Le 11 mai dernier, je vous parlais des intentions de plus en plus hostiles de la Commission Européenne et des autres instances fédérales de l’UE face à la Chine. Les 12 et 13 mai ont permis de faire deux constats: (1) la nouvelle politique (anti-)chinoise crée un clivage entre Europe du Nord et Europe du Sud; (2) L’Union Européenne est dépassée par l’évolution vers un monde polycentrique, dont la plus grande partie aspire à la construction d’un ordre mondial pacifique.

Cet article est publié en partenariat avec Le Courrier des Stratèges

Politique vis-à-vis de la RPC : Europe du Nord contre Europe du Sud.

Vendredi 12 mai 2023, les ministres des Affaires étrangères de l’Union Européenne ont débattu d’un recentrage de la politique chinoise de la fédération lors d’une réunion à Stockholm. La base était un document stratégique présenté par le chargé des affaires étrangères Josep Borrell. Il prévoit un net durcissement de la confrontation avec Pékin. Alors que jusqu’à présent, les critiques adressées à la politique chinoise ne devaient pas entraver des relations économiques soutenues, le document Borrell affirme que “la rivalité systémique [se manifeste désormais] dans pratiquement tous les domaines de la coopération”, qu’il faudrait donc – sous prétexte de vouloir “minimiser les risques” – réduire fortement. Toutefois, il n’y a pas encore de consensus sur le document.

La Frankfurter Allgemeine Zeitung relève une position jusqu’au-boutiste du ministre allemand des Affaires étrangères Annalena Baerbock qui s’exprime comme une Américaine en réclamant « des sanctions globales contre la Chine ». Le ministre lituanien des Affaires étrangères Gabrielius Landsbergis a quant à lui, dans une langue plus technocratique, parlé d’un découplage économique (“decoupling”) de la République populaire. Une fois de plus se confirme un clivage entre Europe du Nord et Europe du Sud. Les pays latins sont réservés sur le document Borrell ; et le ministre des Affaires étrangères chypriote Constantinos Kombos a qualifié la Chine de “partenaire formidable”.
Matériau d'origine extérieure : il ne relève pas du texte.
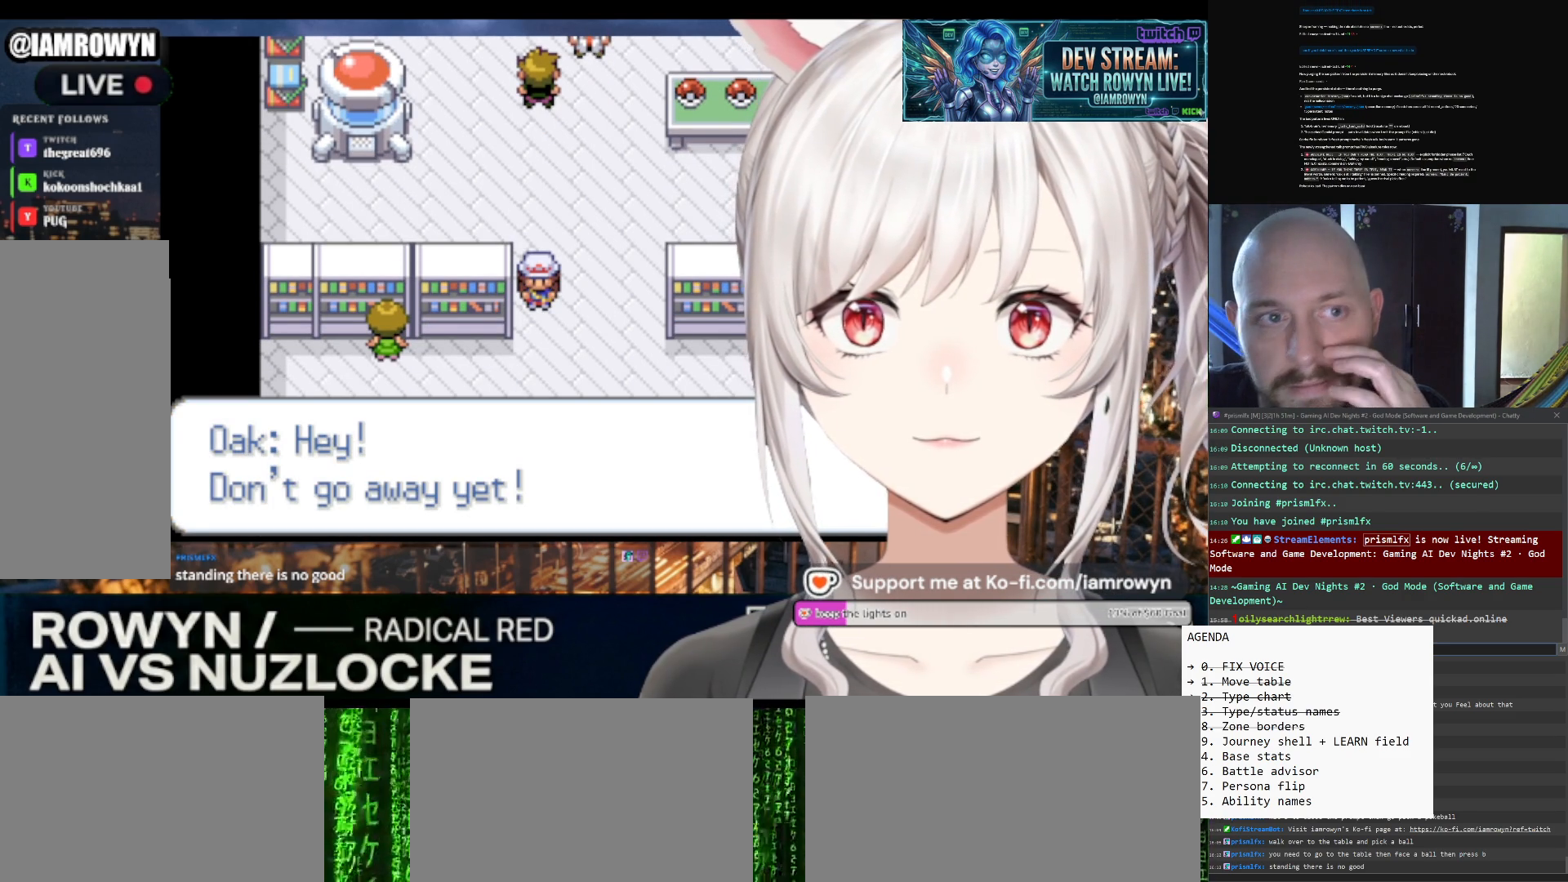
{"buttons": ["DPAD_DOWN"], "events": []}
Le contraste Nord/Sud se retrouve dans la différence de position au sein du groupe de Visegrad : la Pologne est, en gros alignée sur les positions américaines concernant Taïwan, tandis que la Hongrie tient à garder de bonnes relations avec la Chine.

Application pratique du document Borrell : comment se mettre l’Asie à dos !

Samedi 13 mai, l’UE avait prévu un forum UE-Inde-Pacifique toujours à Stockholm et demandé à 30 ministres des Affaires étrangères d’Afrique de l’Est, d’Asie et du Pacifique d’y participer. Le ministre chinois des Affaires étrangères Qin Gang, qui se trouvait vendredi en Norvège, pays voisin de la Suède, n’avait, en revanche, pas été invité. En effet, aux yeux des artisans de la diplomatie fédérale de l’Union, il s’agissait de lier plus étroitement les riverains de l’océan Indien et du Pacifique à l’Occident afin de gagner des alliés non seulement en cas de confrontation avec la Chine, mais aussi, plus immédiatement, contre la Russie. Tout cela derrière la rhétorique habituelle : il s’agirait “d’œuvrer ensemble à une prospérité plus durable et plus inclusive »… Les ministres des Affaires étrangères de l’Inde et du Pakistan, du Japon, de Singapour et des Comores (qui assurent actuellement la présidence de l’Union africaine (UA)), avaient notamment fait le déplacement.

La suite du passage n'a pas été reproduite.